Jason Maran and the bandwagon | 02.04.2005

Donaukurier | Reinhard Köchl
 

Die erste Band, die nur sitzt. Doch gemach: Dort auf der Bühne des Neuburger „Birdland“-Jazzclubs verrichtet keine vergreiste Kaffeehaus-Combo ihr laues Nachtwerk. Vier coole Jungs fläzen sich vielmehr deshalb in den Stühlen, weil ihre Musik schlicht Konzentration erfordert. Herumkaspern würde wohl dem eigenen Anspruch von Jason Moran und seinem „Bandwagon“ kaum gerecht werden.

Denn es geht um nicht mehr und nicht weniger als die Aufladung alter Dinge mit neuen Ideen. Um eine Frischzellenkur, die alle Spinnweben aus dem modrigen Haus des Jazz fortbläst, ohne dabei dessen Ecken zu zerstören. Schon vor fast genau zwei Jahren verblüffte der 30-jährige amerikanische Wunderpianist an gleicher Stelle („Neuburg war eine unserer ersten Auftrittsmöglichkeiten in Europa“) mit der Schlüssigkeit seines wagemutigen Konzeptes, das sämtliche Spieltechniken vom Stride bis zum Freejazz assimiliert. Damit sich die Originalität dieser Idee jedoch nicht zu schnell erschöpft, hat sich Moran nun einen Hut auf- und den Gitarristen Marvin Sewell neben seine Sandkastenfreunde Tarus Mateen (Bass) und Nasheet Waits (Drums) gesetzt. Mehr als nur ein Farbtupfer. Mit Sewell kommt der Blues. Und mit ihm verabschiedet sich der letzte Rest von Zweifel am Genius des Leaders.

Sewell sägt, wie er es schon bei Cassandra Wilsons erfolgreicher Verbindung zwischen Jazz und Südstaatenblues getan hat: herrlich scharf, überdreht, fast punkig. Daneben zerlegt Moran mit seiner verblüffenden Stilistik konsequent alle Strukturen. Er schiebt, drückt, presst, quetscht Viertelnoten in die Pausenlöcher, zermalmt alles Beliebige zwischen seinen zehn Fingern. Abraummaterial der Musikgeschichte. Ballast, den endlich einer abwirft und sich damit doch nicht den Rückzug verbaut. Den spirituellen Weg zu den großen Alten, zu Fats Waller, Art Tatum und Monk, aber auch zu den stillen Helden der Avantgarde wie Andrew Hill, Mal Waldron („Fire Waltz“) oder Jackie Byard, Morans Klavierlehrer.

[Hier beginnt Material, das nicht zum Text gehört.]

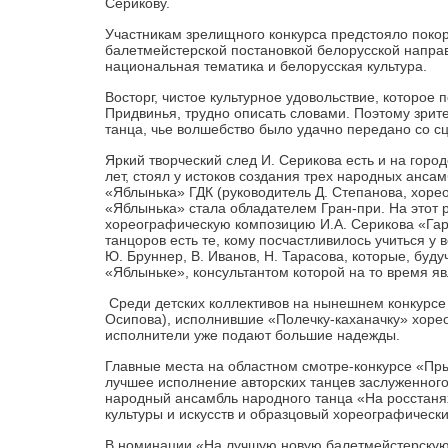
Серикову.
Участникам зрелищного конкурса предстояло покор
балетмейстерской постановкой белорусской направ
национальная тематика и белорусская культура.
Восторг, чистое культурное удовольствие, которое
Придвинья, трудно описать словами. Поэтому зрите
танца, чье волшебство было удачно передано со 
Яркий творческий след И. Серикова есть и на горо
лет, стоял у истоков создания трех народных ансам
«Яблынька» ГДК (руководитель Д. Степанова, хорео
«Яблынька» стала обладателем Гран-при. На этот 
хореографическую композицию И.А. Серикова «Гара
танцоров есть те, кому посчастливилось учиться у
Ю. Бруннер, В. Иванов, Н. Тарасова, которые, буд
«Яблыньке», консультантом которой на то время яв
Среди детских коллективов на нынешнем конкурсе 
Осипова), исполнившие «Полечку-каханачку» хореог
исполнители уже подают большие надежды.
Главные места на областном смотре-конкурсе «Пр
лучшее исполнение авторских танцев заслуженного
народный ансамбль народного танца «На росстанях
культуры и искусств и образцовый хореографическ
В номинации «На лучшую новую балетмейстерскую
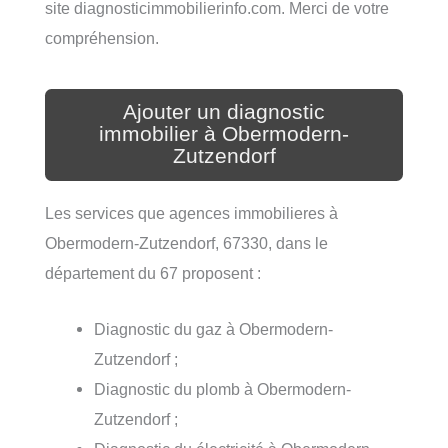
site diagnosticimmobilierinfo.com. Merci de votre
compréhension.
Ajouter un diagnostic
immobilier à Obermodern-
Zutzendorf
Les services que agences immobilieres à
Obermodern-Zutzendorf, 67330, dans le
département du 67 proposent :
Diagnostic du gaz à Obermodern-
Zutzendorf ;
Diagnostic du plomb à Obermodern-
Zutzendorf ;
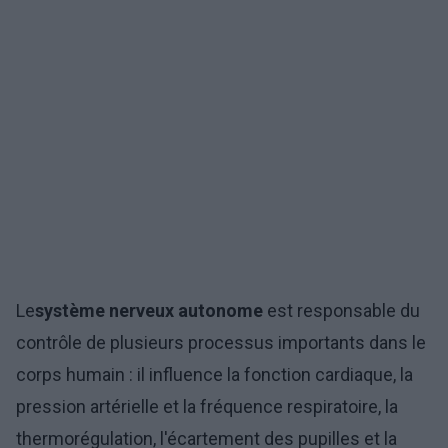
Le
système nerveux autonome
est responsable du
contrôle de plusieurs processus importants dans le
corps humain : il influence la fonction cardiaque, la
pression artérielle et la fréquence respiratoire, la
thermorégulation, l'écartement des pupilles et la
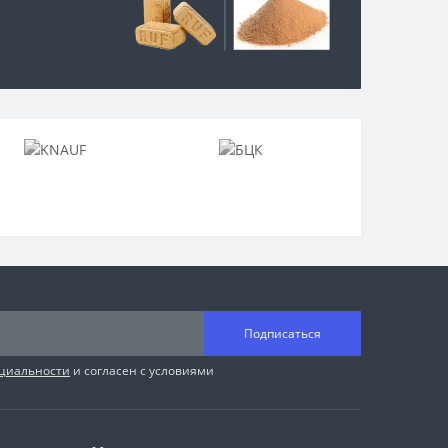
Подписаться
циальности
и согласен с условиями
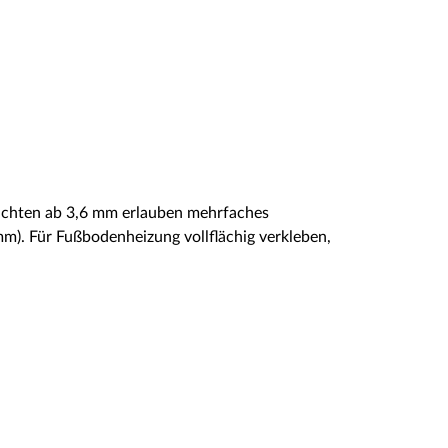
hichten ab 3,6 mm erlauben mehrfaches
mm). Für Fußbodenheizung vollflächig verkleben,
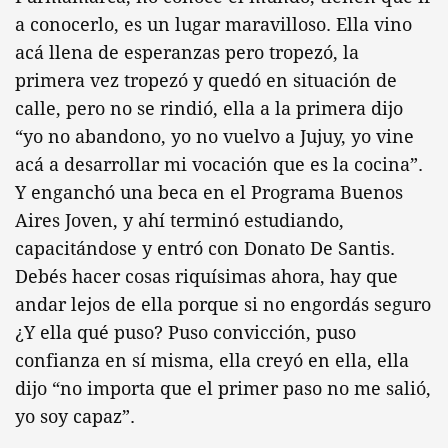
a conocerlo, es un lugar maravilloso. Ella vino
acá llena de esperanzas pero tropezó, la
primera vez tropezó y quedó en situación de
calle, pero no se rindió, ella a la primera dijo
“yo no abandono, yo no vuelvo a Jujuy, yo vine
acá a desarrollar mi vocación que es la cocina”.
Y enganchó una beca en el Programa Buenos
Aires Joven, y ahí terminó estudiando,
capacitándose y entró con Donato De Santis.
Debés hacer cosas riquísimas ahora, hay que
andar lejos de ella porque si no engordás seguro
¿Y ella qué puso? Puso convicción, puso
confianza en sí misma, ella creyó en ella, ella
dijo “no importa que el primer paso no me salió,
yo soy capaz”.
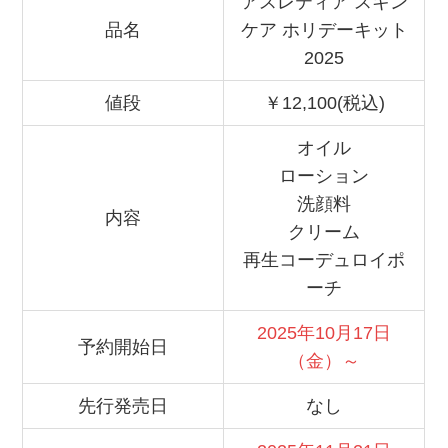
アスレティア スキン
品名
ケア ホリデーキット
2025
値段
￥12,100(税込)
オイル
ローション
洗顔料
内容
クリーム
再生コーデュロイポ
ーチ
2025年10月17日
予約開始日
（金）～
先行発売日
なし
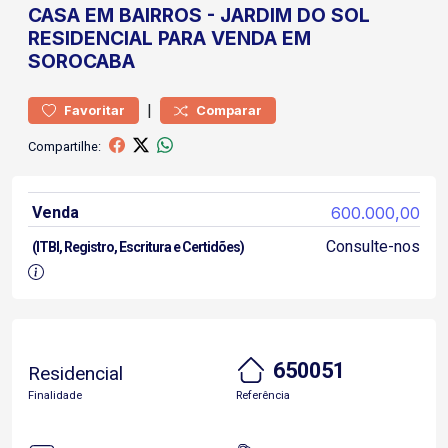
CASA
EM BAIRROS
-
JARDIM DO SOL
RESIDENCIAL PARA VENDA EM
SOROCABA
|
Favoritar
Comparar
Compartilhe:
Venda
600.000,00
Consulte-nos
(ITBI, Registro, Escritura e Certidões)
650051
Residencial
Finalidade
Referência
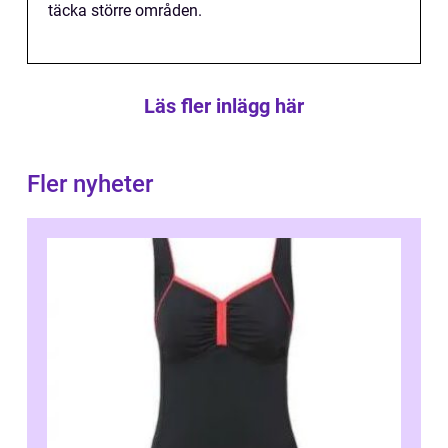
täcka större områden.
Läs fler inlägg här
Fler nyheter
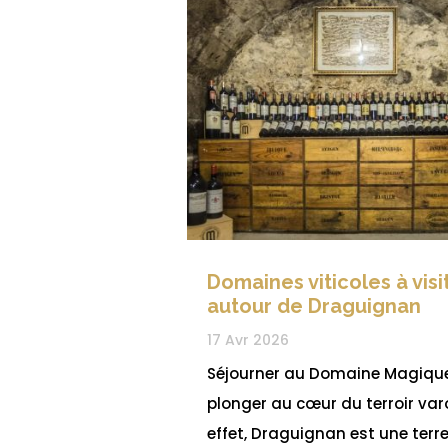
Domaines viticoles à visi
autour de Draguignan
17 Avr 2026
Séjourner au Domaine Magique
plonger au cœur du terroir varo
effet, Draguignan est une terr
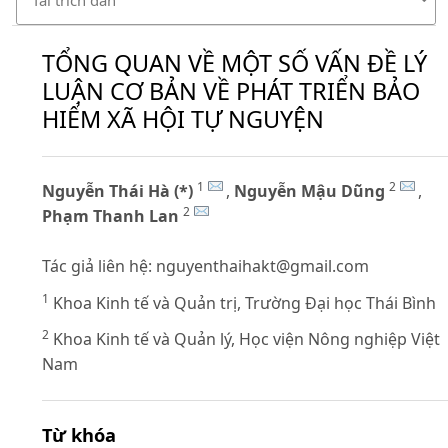
TỔNG QUAN VỀ MỘT SỐ VẤN ĐỀ LÝ
LUẬN CƠ BẢN VỀ PHÁT TRIỂN BẢO
HIỂM XÃ HỘI TỰ NGUYỆN
1
2
Nguyễn Thái Hà (*)
,
Nguyễn Mậu Dũng
,
2
Phạm Thanh Lan
Tác giả liên hệ:
nguyenthaihakt@gmail.com
1
Khoa Kinh tế và Quản trị, Trường Đại học Thái Bình
2
Khoa Kinh tế và Quản lý, Học viện Nông nghiệp Việt
Nam
Từ khóa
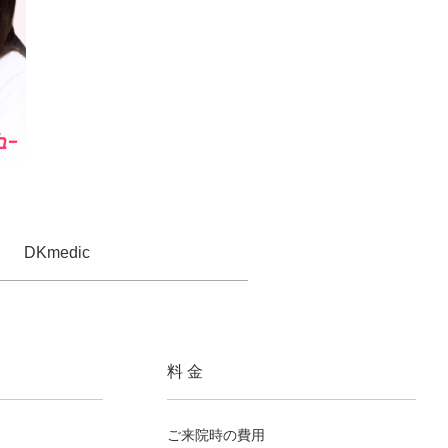
DKmedic
料 金
ご来院時の費用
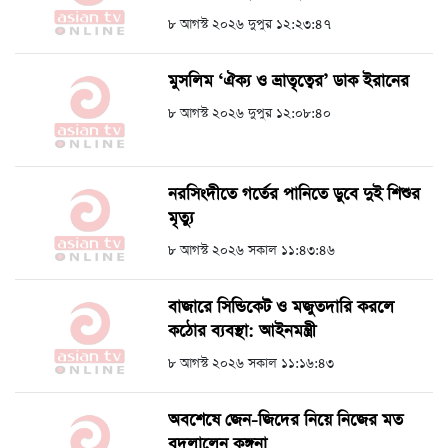
৮ আগস্ট ২০২৬ দুপুর ১২:২৩:৪৭
মুসলিম ‘ঐক্য ও ভ্রাতৃত্বের’ ডাক ইরানের
৮ আগস্ট ২০২৬ দুপুর ১২:০৮:৪০
নরসিংদীতে গর্তের পানিতে ডুবে দুই শিশুর
মৃত্যু
৮ আগস্ট ২০২৬ সকাল ১১:৪৩:৪৬
বাজারে সিন্ডিকেট ও মজুতদারি করলে
কঠোর ব্যবস্থা: আইনমন্ত্রী
৮ আগস্ট ২০২৬ সকাল ১১:১৬:৪৩
অবশেষে জেন-জিদের নিয়ে নিজের মত
বদলালেন কঙ্গনা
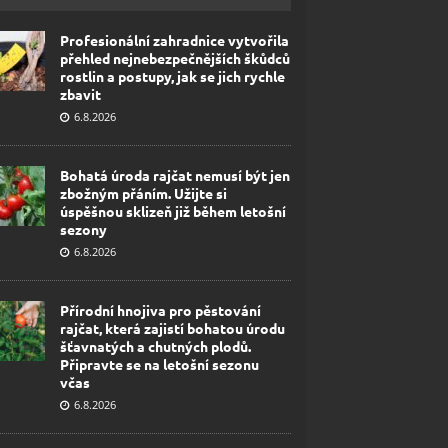
Profesionální zahradnice vytvořila
přehled nejnebezpečnějších škůdců
rostlin a postupy, jak se jich rychle
zbavit
6.8.2026
Bohatá úroda rajčat nemusí být jen
zbožným přáním. Užijte si
úspěšnou sklizeň již během letošní
sezony
6.8.2026
Přírodní hnojiva pro pěstování
rajčat, která zajistí bohatou úrodu
šťavnatých a chutných plodů.
Připravte se na letošní sezonu
včas
6.8.2026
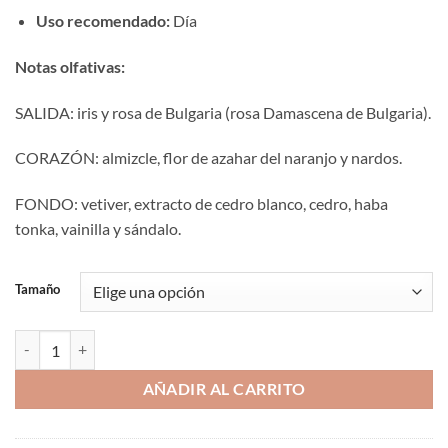
Uso recomendado:
Día
Notas olfativas:
SALIDA: iris y rosa de Bulgaria (rosa Damascena de Bulgaria).
CORAZÓN: almizcle, flor de azahar del naranjo y nardos.
FONDO: vetiver, extracto de cedro blanco, cedro, haba
tonka, vainilla y sándalo.
Tamaño
Aromaniacos 109 cantidad
AÑADIR AL CARRITO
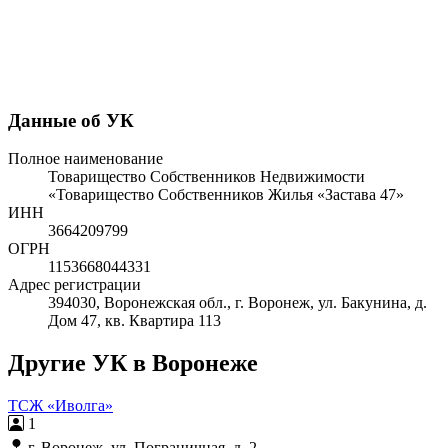
Данные об УК
Полное наименование
Товарищество Собственников Недвижимости
«Товарищество Собственников Жилья «Застава 47»
ИНН
3664209799
ОГРН
1153668044331
Адрес регистрации
394030, Воронежская обл., г. Воронеж, ул. Бакунина, д.
Дом 47, кв. Квартира 113
Другие УК в Воронеже
ТСЖ «Иволга»
1
г. Воронеж, ул. Пограничная, д. 2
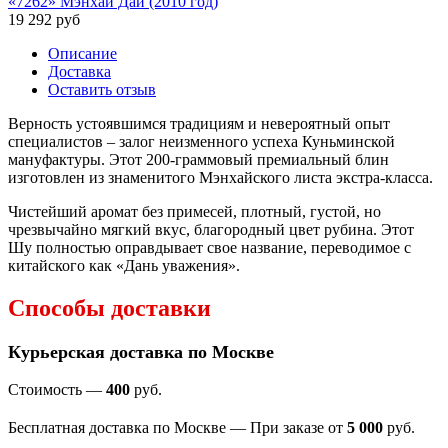
«7262» Мэнхай Даи (2010 год)
19 292
руб
Описание
Доставка
Оставить отзыв
Верность устоявшимся традициям и невероятный опыт
специалистов – залог неизменного успеха Куньминской
мануфактуры. Этот 200-граммовый премиальный блин
изготовлен из знаменитого Мэнхайского листа экстра-класса.
Чистейший аромат без примесей, плотный, густой, но
чрезвычайно мягкий вкус, благородный цвет рубина. Этот
Шу полностью оправдывает свое название, переводимое с
китайского как «Дань уважения».
Способы доставки
Курьерская доставка по Москве
Стоимость —
400
руб.
Бесплатная доставка по Москве — При заказе от
5 000
руб.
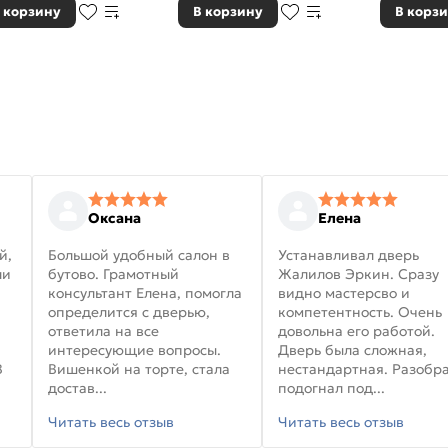
 корзину
В корзину
В корз
Оксана
Елена
й,
Большой удобный салон в
Устанавливал дверь
ли
бутово. Грамотный
Жалилов Эркин. Сразу
консультант Елена, помогла
видно мастерсво и
определится с дверью,
компетентность. Очень
ответила на все
довольна его работой.
интересующие вопросы.
Дверь была сложная,
В
Вишенкой на торте, стала
нестандартная. Разобра
достав...
подогнал под...
Читать весь отзыв
Читать весь отзыв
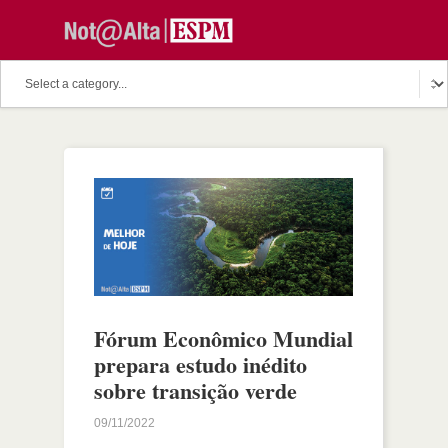
Fórum Econômico Mundial
prepara estudo inédito
sobre transição verde
09/11/2022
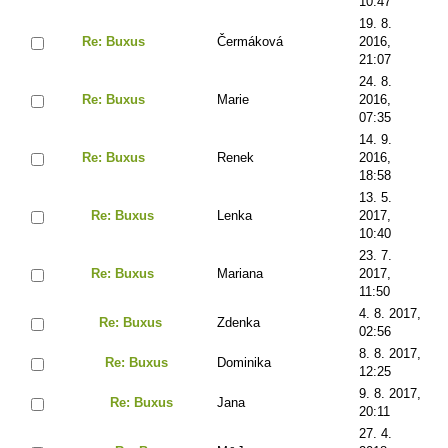
10:47
19. 8.
Re: Buxus
Čermáková
2016,
21:07
24. 8.
Re: Buxus
Marie
2016,
07:35
14. 9.
Re: Buxus
Renek
2016,
18:58
13. 5.
Re: Buxus
Lenka
2017,
10:40
23. 7.
Re: Buxus
Mariana
2017,
11:50
4. 8. 2017,
Re: Buxus
Zdenka
02:56
8. 8. 2017,
Re: Buxus
Dominika
12:25
9. 8. 2017,
Re: Buxus
Jana
20:11
27. 4.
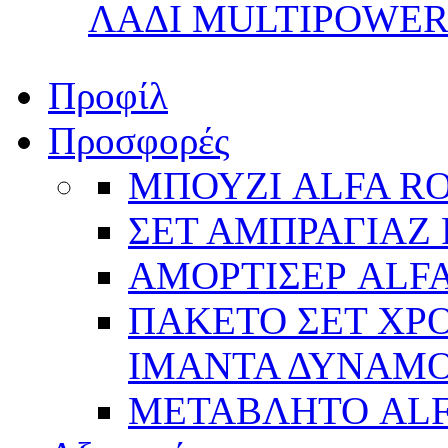
ΛΑΔΙ MULTIPOWER 
Προφίλ
Προσφορές
ΜΠΟΥΖΙ ALFA R
ΣΕΤ ΑΜΠΡΑΓΙΑΖ 
ΑΜΟΡΤΙΣΕΡ ALFA
ΠΑΚΕΤΟ ΣΕΤ ΧΡΟ
ΙΜΑΝΤΑ ΔΥΝΑΜΟ 
ΜΕΤΑΒΛΗΤΟ AL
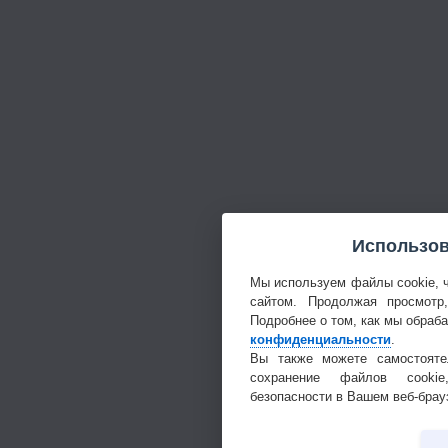
Использов
Мы используем файлы cookie, 
сайтом. Продолжая просмотр
Подробнее о том, как мы обраб
конфиденциальности
.
Вы также можете самостояте
сохранение файлов cookie
безопасности в Вашем веб-брау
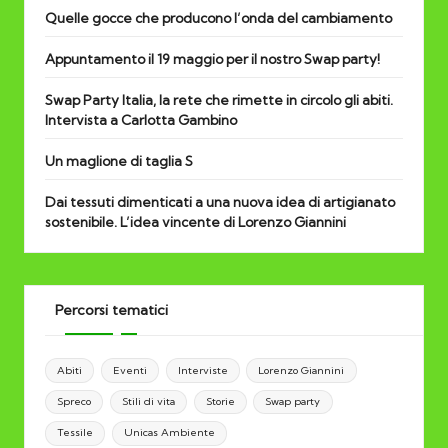
Quelle gocce che producono l’onda del cambiamento
Appuntamento il 19 maggio per il nostro Swap party!
Swap Party Italia, la rete che rimette in circolo gli abiti.
Intervista a Carlotta Gambino
Un maglione di taglia S
Dai tessuti dimenticati a una nuova idea di artigianato
sostenibile. L’idea vincente di Lorenzo Giannini
Percorsi tematici
Abiti
Eventi
Interviste
Lorenzo Giannini
Spreco
Stili di vita
Storie
Swap party
Tessile
Unicas Ambiente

„Er spielte von hier bis hier.“ Jason breitet seine Hände wie Schwingen aus, die eine Spannweite von einem Viertel Meter links und rechts von der Klaviatur besitzen. Was folgt, ist ein glasiges „Body and Soul“ mit einem spröden Gitarrenintro, einem körperreichen E-Bass-Auftritt Mateens und klirrenden Clusterbergen Morans. Akustisches Ambiente. Du glaubst, den Geruch von regennassem Asphalt in der Nase zu spüren, den Duft von schweißigem Parfüm. Man schmeckt salzige Tränen auf der Zunge, abgestandenen Wein. Irgendwas liegt hier in der Luft, verleiht diesen kleinen Noten eine fast mystische, große Gegenständlichkeit.

Es sind bewusst gesetzte Reibungen, dieser schräge, geile, völlig unorthodoxe Ansatz. Soundcollagen vom Tonband, Interviewfetzen, was Jazz ist, war, sein könnte. Darauf setzt Sewell einen simplen Riff, rau, hart, pur: Albert Kings „I play the Blues for you“. Plötzlich tauchen Fetzen von Ravel, Bartok und Public Enemy auf. Oder die völlig abseitige Interpretation von Wes Montgomerys „4 on 6“. Ein pfeilschnelles Ding. Drummer Waits heizt den „Bandwagon“ auf Tempo 140. Kein Tempolimit, kein Gegenverkehr könnte ihn in dem Moment bremsen. Vollgas, alles am Anschlag.

Vier Wunderknaben und ihr Werk, das einfach zerstören muss, um unerwartete, frische, wunderbare Lösungen zu schaffen. Eine grandiose Nabelschau moderner Musik voller Gradlinigkeit, Grazilität und Grandezza. Und das alles im Sitzen.